The most generic name for such maladies was venereal disease. Before Columbus set sail, “venereal” simply meant “of Venus” and alluded to sexual matters in general. By the mid-seventeenth century, it referred more specifically to sexually transmitted diseases. Despite the spread of these diseases during World War I, and despite pressure from the Army Medical Corps, American newspapers would refer to this subject only in the most evasive terms. Even “venereal disease” was considered too suggestive for public consumption. A 1919 article in the New York Tribune discussed preventable diseases, social diseases, certain dangerous diseases, communicable diseases, and, simply, diseases. London’s News of the World subsequently used the term a certain illness when reporting on this subject. For the movie version of A Farewell to Arms (1932), British censors changed “venereal disease” to imaginary disease. As late as 1961, a line in the West Side Story song “Gee, Officer Krupke” that went “No one wants a fella with a social disease” did not make the journey from stage to screen.
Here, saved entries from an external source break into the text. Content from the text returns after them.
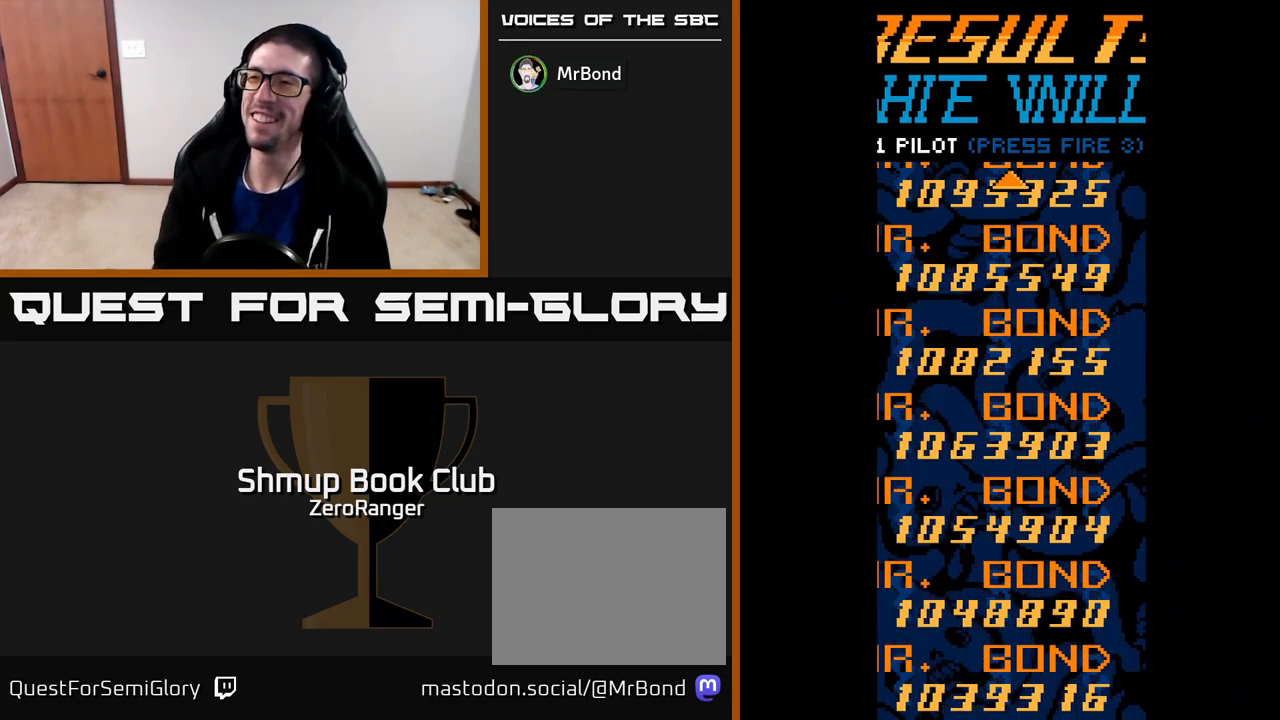
{"buttons": [], "left_stick": "center", "events": []}
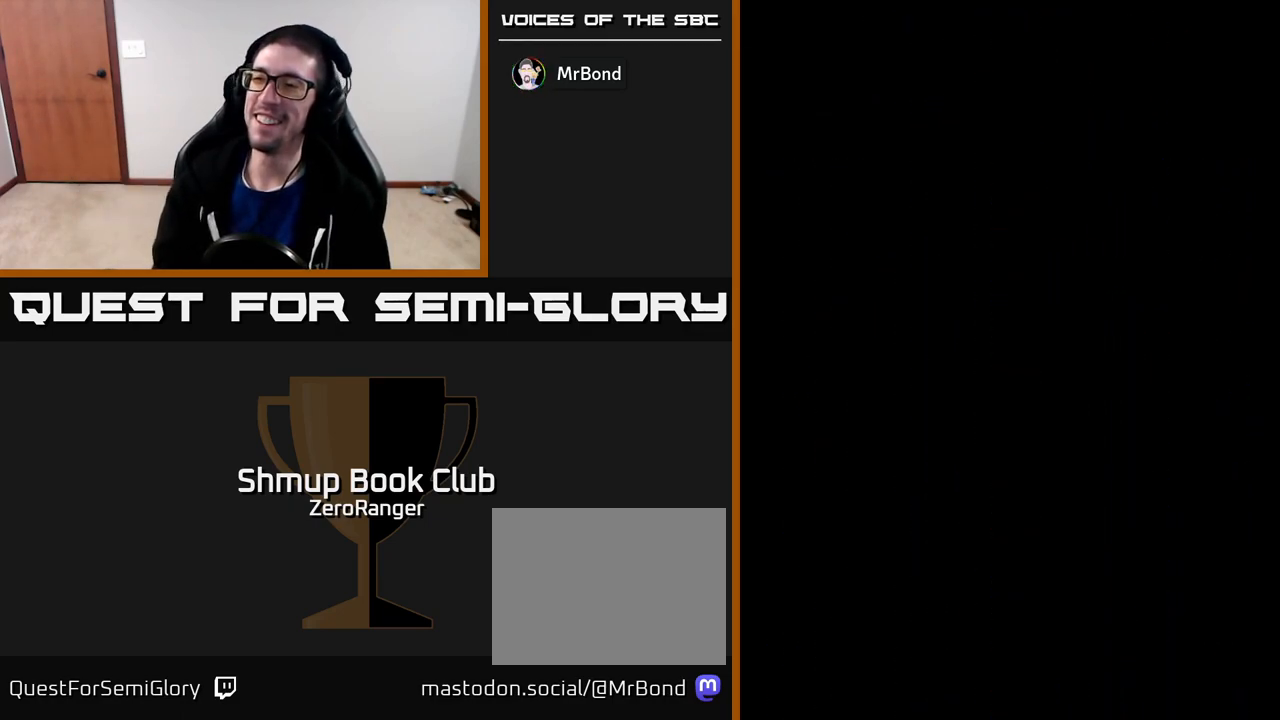
{"buttons": [], "left_stick": "center", "events": []}
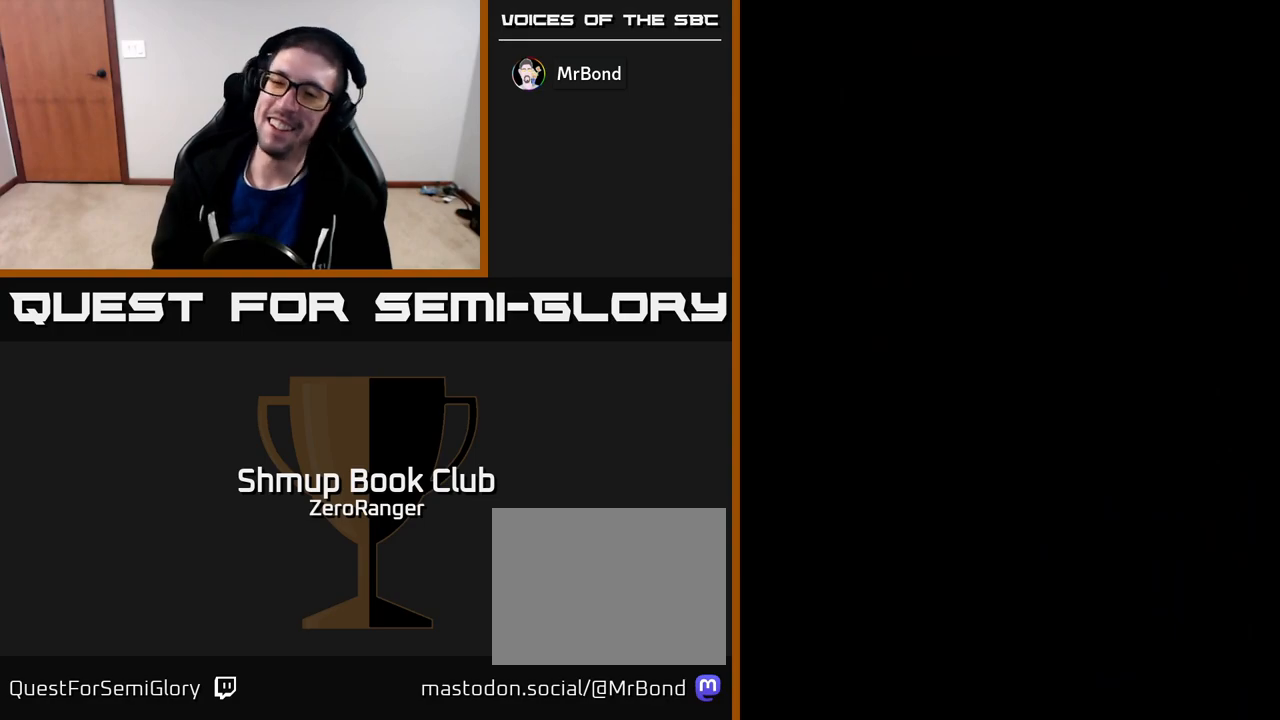
{"buttons": [], "left_stick": "center", "events": []}
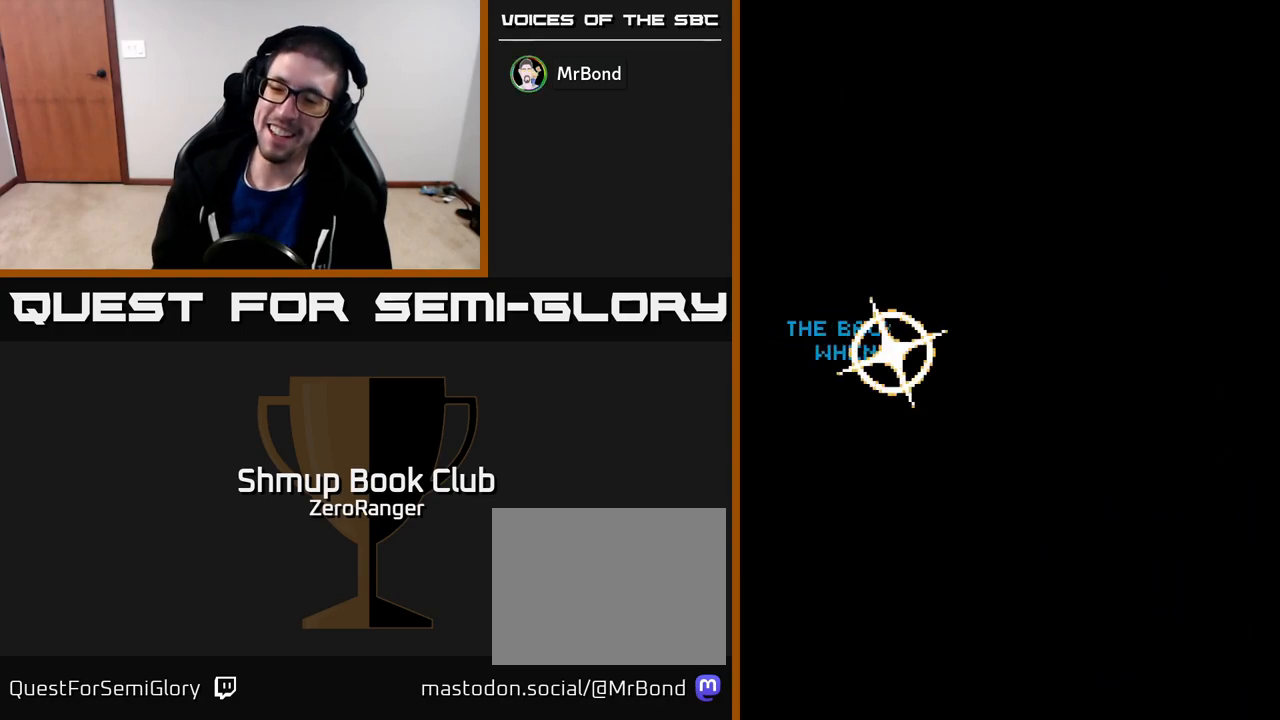
{"buttons": ["A"], "left_stick": "center", "events": [[383, "A", "down"]]}
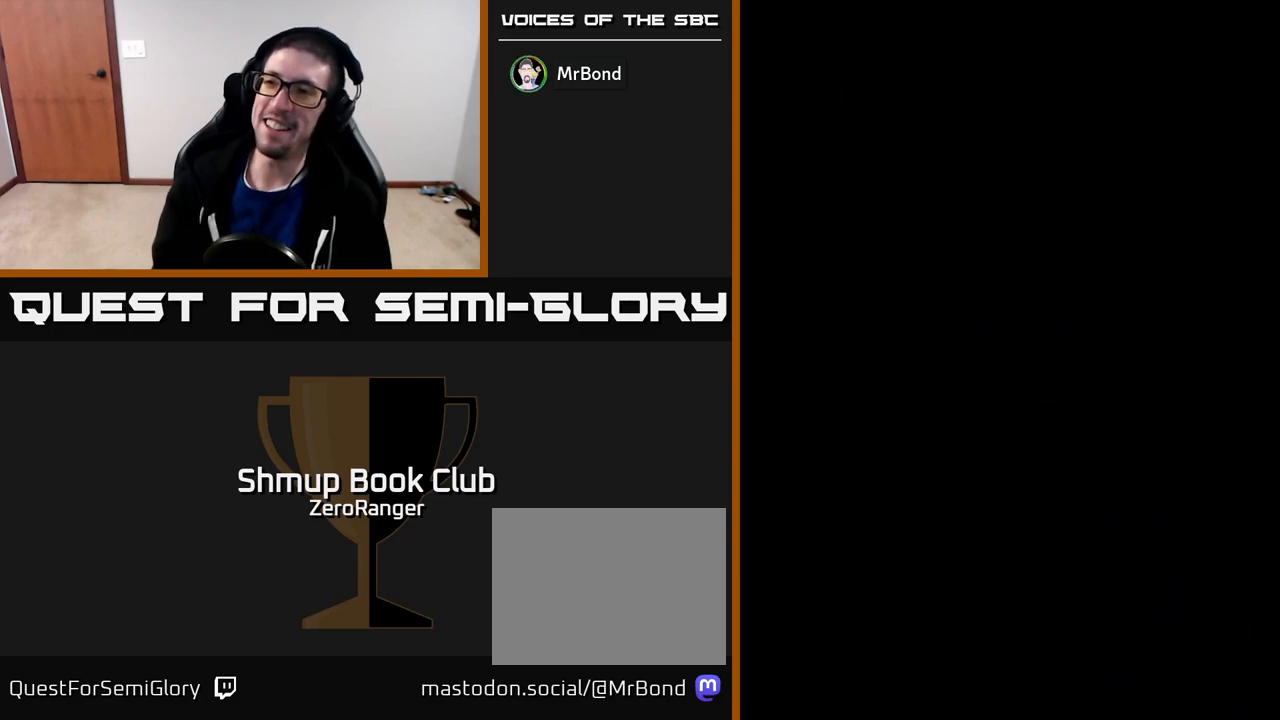
{"buttons": [], "left_stick": "center", "events": [[383, "A", "up"]]}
A satisfactory alternative eventually presented itself in predictable form: an abbreviation. Shortening “venereal disease” to VD provided a suitably vague name for this lethal scourge. That approach came to the rescue again when “sexually transmitted disease” became STD. After an unusually virulent new form of STD appeared in the
early 1980s, the question of what to call it was complicated by the fact that this disease primarily affected homosexuals, intravenous drug users, and immigrants from Haiti. An early candidate was GRID (for gay-related immunodeficiency). In addition to being inaccurate, this acronym had a stark, ominous sound, bringing to mind gridlock or power grids. Donald Armstrong of New York’s Memorial Sloan-Kettering Cancer Center apparently was the first to suggest calling the disease AIDS, an acronym of its technical name, acquired immuno deficiency syndrome. This benign term for a deadly scourge made it an ideal euphemism. “It has an almost saintly sound,” observed David Black in The Plague Years, “as though it were the Saint Francis of epidemics.”
Medspeak
When a new strain of influenza appeared in Vera Cruz, Mexico, in 2009, the Centers for Disease Control and Prevention simply called it a “febrile respiratory illness.” Mexican flu was more popular among Americans but not Mexicans themselves. Since it apparently originated in pigs, this viral infection soon became known as swine flu. Unhappy hog farmers suggested hybrid flu as an alternative. The technically correct H1N1 was finally settled on as the least controversial option.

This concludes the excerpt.